Но ведь на свинце свет клином не сошелся: существуют и другие яды, есть и другие способы доставки их в тело жертвы. Что если Владимир Ильич был сведен в могилу путем периодического, так сказать, подтравливания – через пищу или лекарства?
Эта версия была достаточно популярна на московских кухнях в 1920-е и 1930-е годы. А за границей об этом говорили открыто. Убежденным сторонником версии отравления был, например, Лев Троцкий, высланный из страны в 1929 году (на момент смерти Ленина Лев Давидович занимал посты народного комиссара по военным и морским делам СССР и председателя Реввоенсовета).
“Когда я спрашивал врачей в Москве о непосредственных причинах смерти, которой они не ждали, они неопределенно разводили руками, – писал Троцкий в статье “Сверх-Борджиа в Кремле”, опубликованной за 10 дней до его смерти. – Вскрытие тела, разумеется, было произведено с соблюдением всех необходимых обрядностей: об этом Сталин в качестве генерального секретаря позаботился прежде всего! Но яду врачи не искали, даже если более проницательные допускали возможность самоубийства. Чего-либо другого они, наверное, не подозревали. Во всяком случае, у них не могло быть побуждений слишком утончать вопрос. Они понимали, что политика стоит над медициной”.

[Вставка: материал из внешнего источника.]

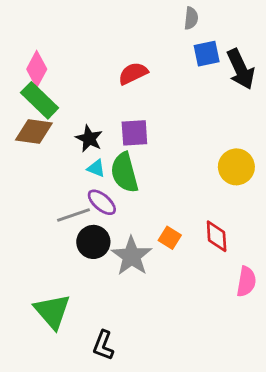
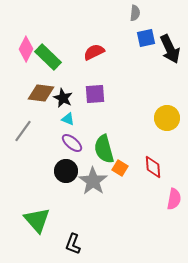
green rectangle: (40, 100) -> (48, 57), moved
brown diamond: (34, 131) -> (41, 93), moved
green semicircle: (125, 173) -> (104, 149), moved
gray line: (74, 215) -> (23, 131), moved, turned -35

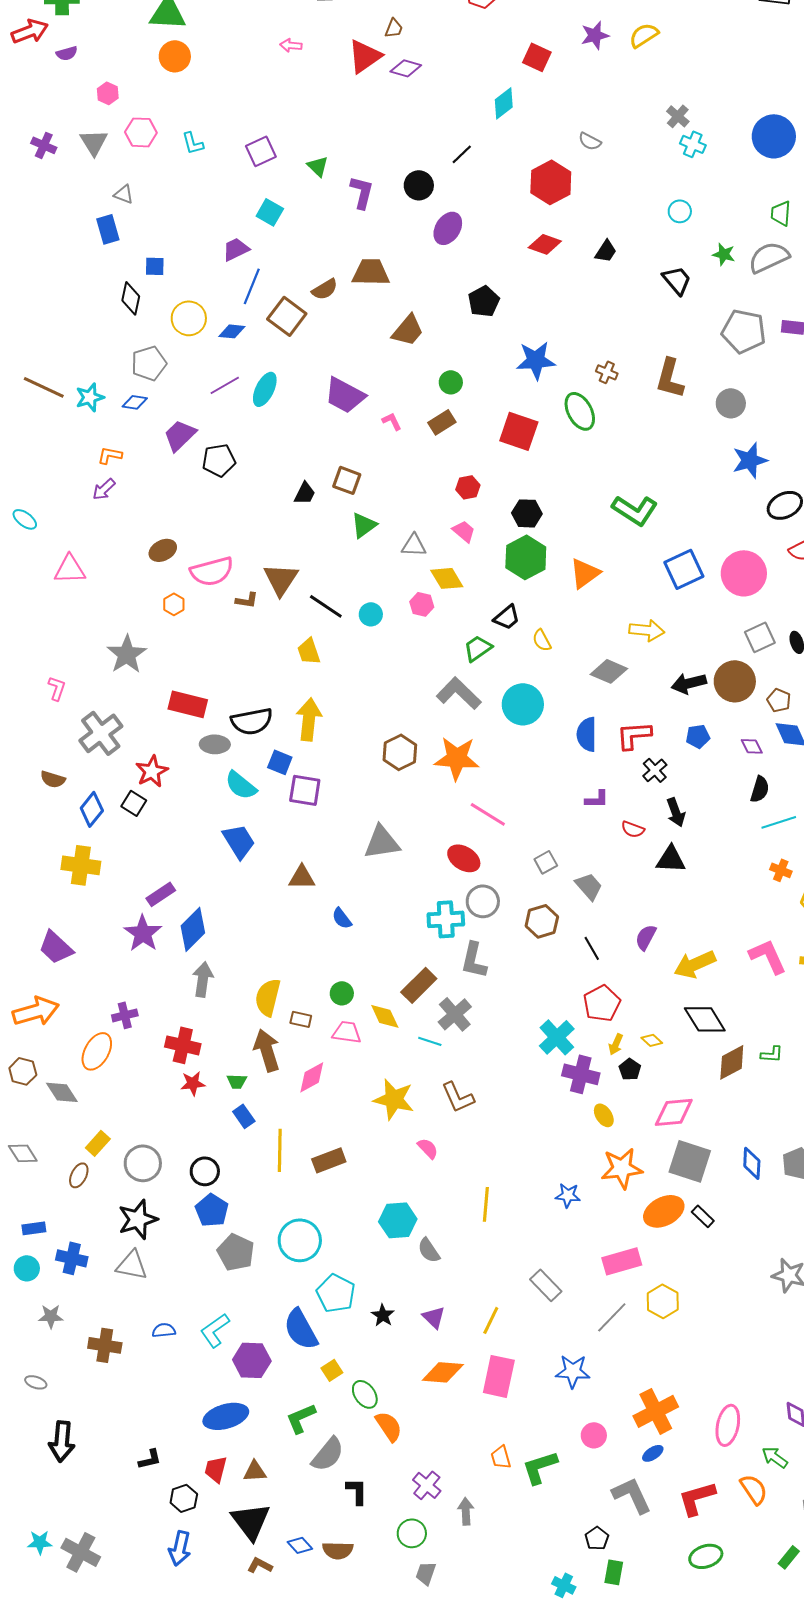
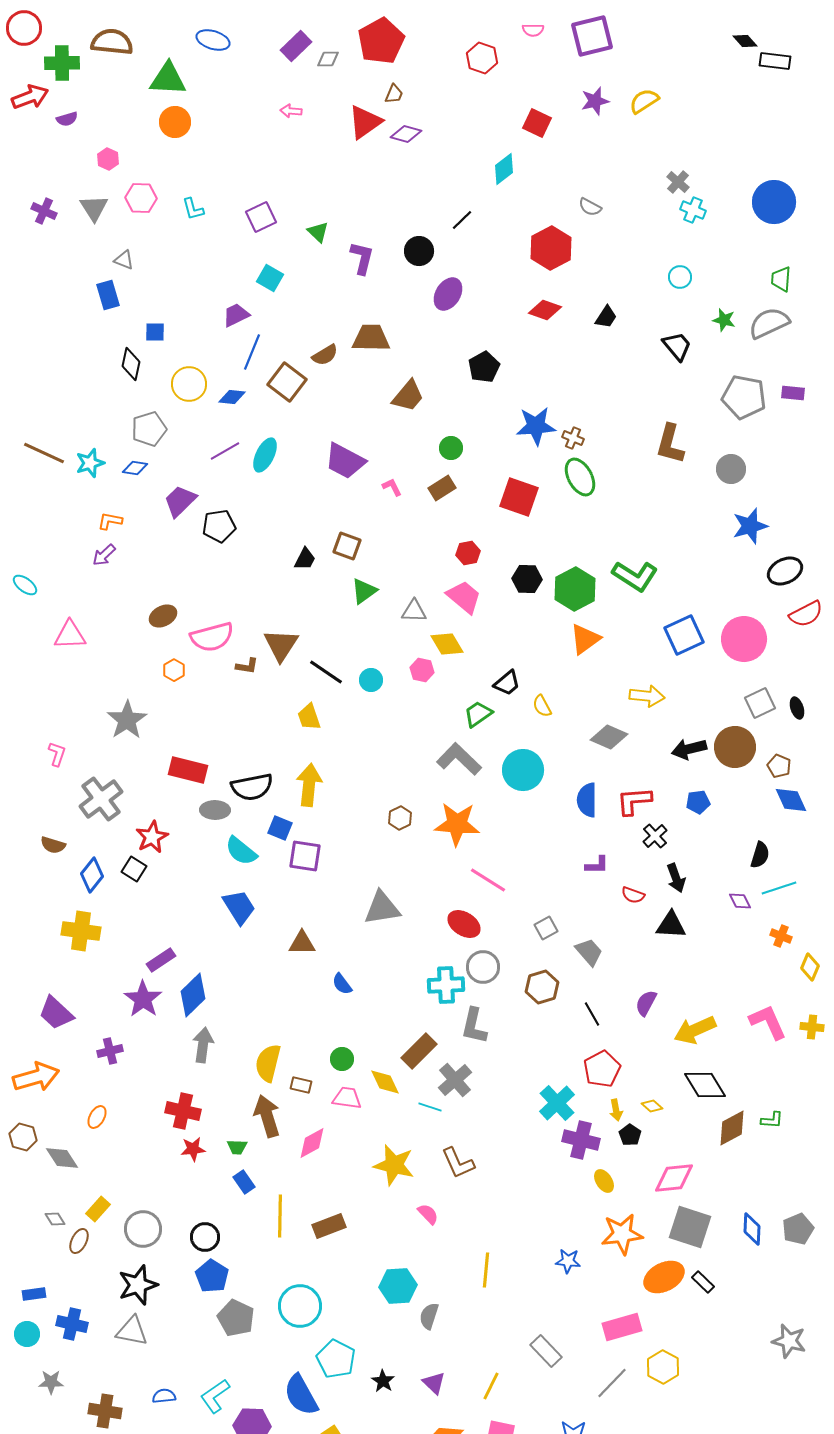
brown cross: (607, 372) -> (573, 438), moved
pink trapezoid: (464, 531) -> (464, 597), size x1.5
green hexagon: (526, 557) -> (575, 589), moved
purple diamond: (752, 746) -> (740, 901), moved
brown hexagon: (400, 752) -> (400, 818), size x0.7
purple cross: (125, 1015) -> (110, 1051), moved
yellow arrow: (616, 1044) -> (616, 1110), turned -35
orange ellipse: (97, 1051) -> (97, 1117), size x0.6
gray diamond: (23, 1153) -> (55, 1219), moved, size x0.7
gray semicircle: (429, 1250) -> (429, 1316), turned 52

Никаких твердых доказательств у этой версии, понятно, нет. Вряд ли они появятся даже после полного рассекречивания “дела Ленина”. Разве что какие-то косвенные улики. Но во-первых, твердых, железобетонных доказательств обратного тоже не существует. А во-вторых, рождаются подобные “инсинуации” в любом случае не на пустом месте.
Их основа – сама сконструированная Лениным система власти, ключевой элемент которой – культ несменяемого вождя. Система, при которой каждый последующий правитель занимал пост номер один после того, как предшественник покидал Кремль либо вперед ногами, либо (реже) живым, но свергнутым в результате дворцового переворота.
Если рассматривать вопрос с этой, философской точки зрения, то, пожалуй, не будет слишком смелым предположить, что причиной смерти “дедушки Ленина” явилось отравление властью – во всех смыслах и оттенках этого выражения.